◆ STATED EXERCISE
Rewrite the records below with "bounding box" changed to "enclosing box" and nothing else altered. Leave the pictures out of your answer.

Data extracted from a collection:
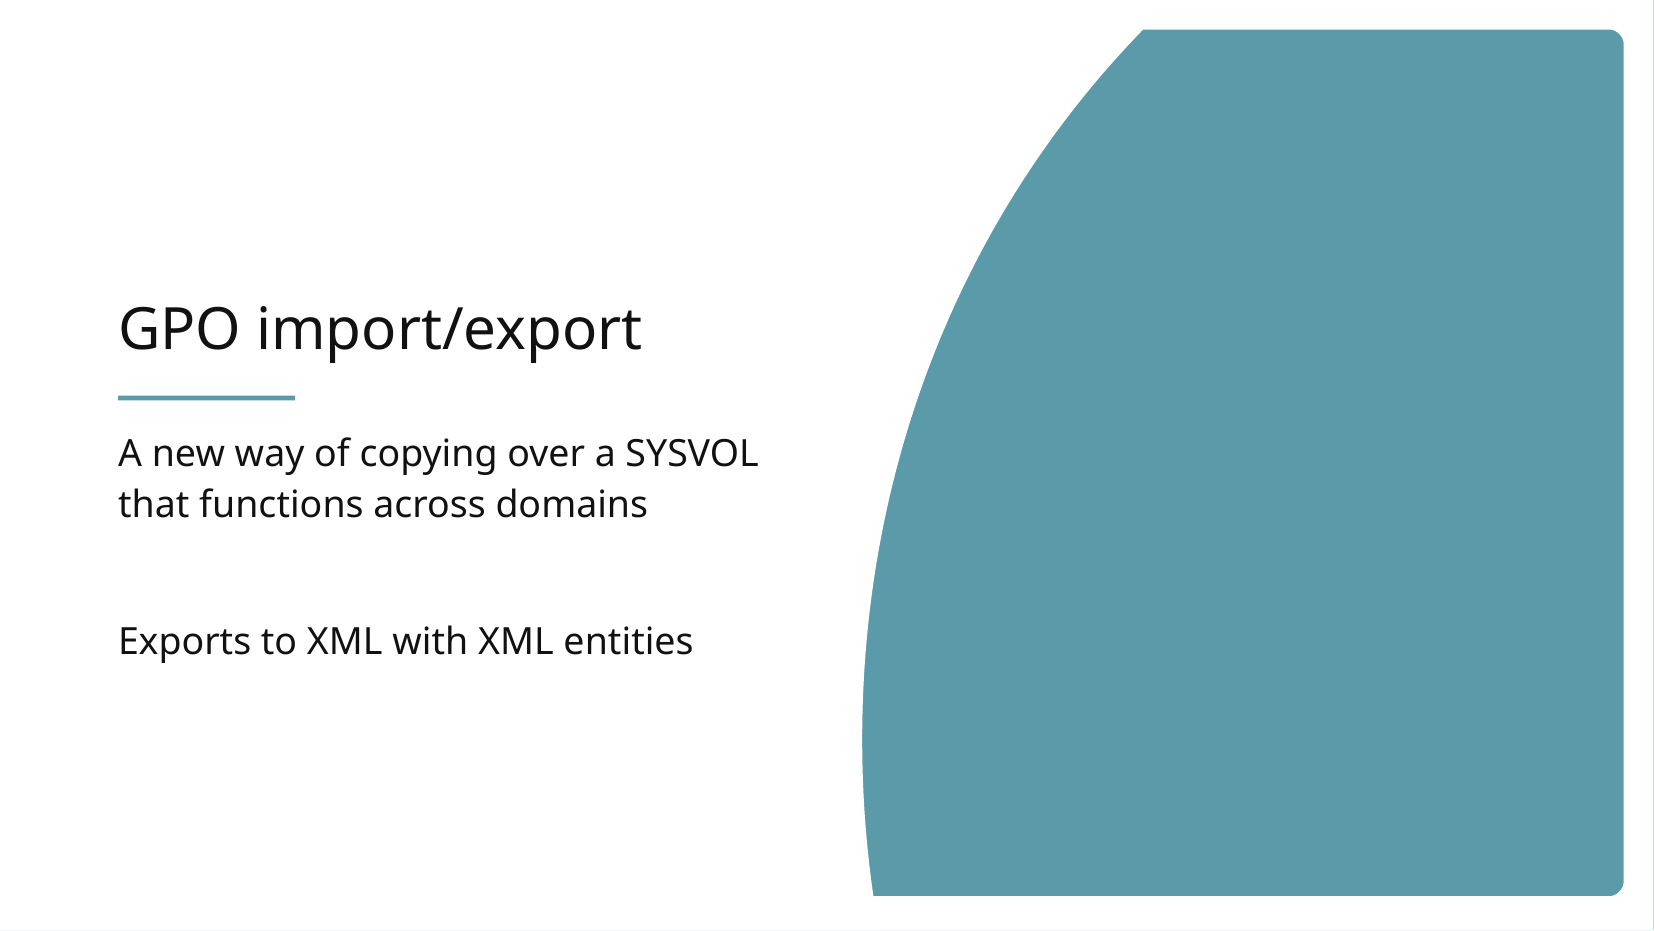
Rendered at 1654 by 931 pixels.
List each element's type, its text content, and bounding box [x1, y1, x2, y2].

list A new way of copying over a SYSVOL that functions across domains Exports to XML with XML entities [118, 426, 827, 708]
text_box [646, 419, 677, 490]
title GPO import/export [118, 70, 826, 367]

◆ WORKED SOLUTION
Rendered at 1654 by 931 pixels.
List each element's type, its text content, and enclosing box [x1, y1, x2, y2].

list A new way of copying over a SYSVOL that functions across domains Exports to XML with XML entities [118, 426, 827, 708]
text_box [646, 419, 677, 490]
title GPO import/export [118, 70, 826, 367]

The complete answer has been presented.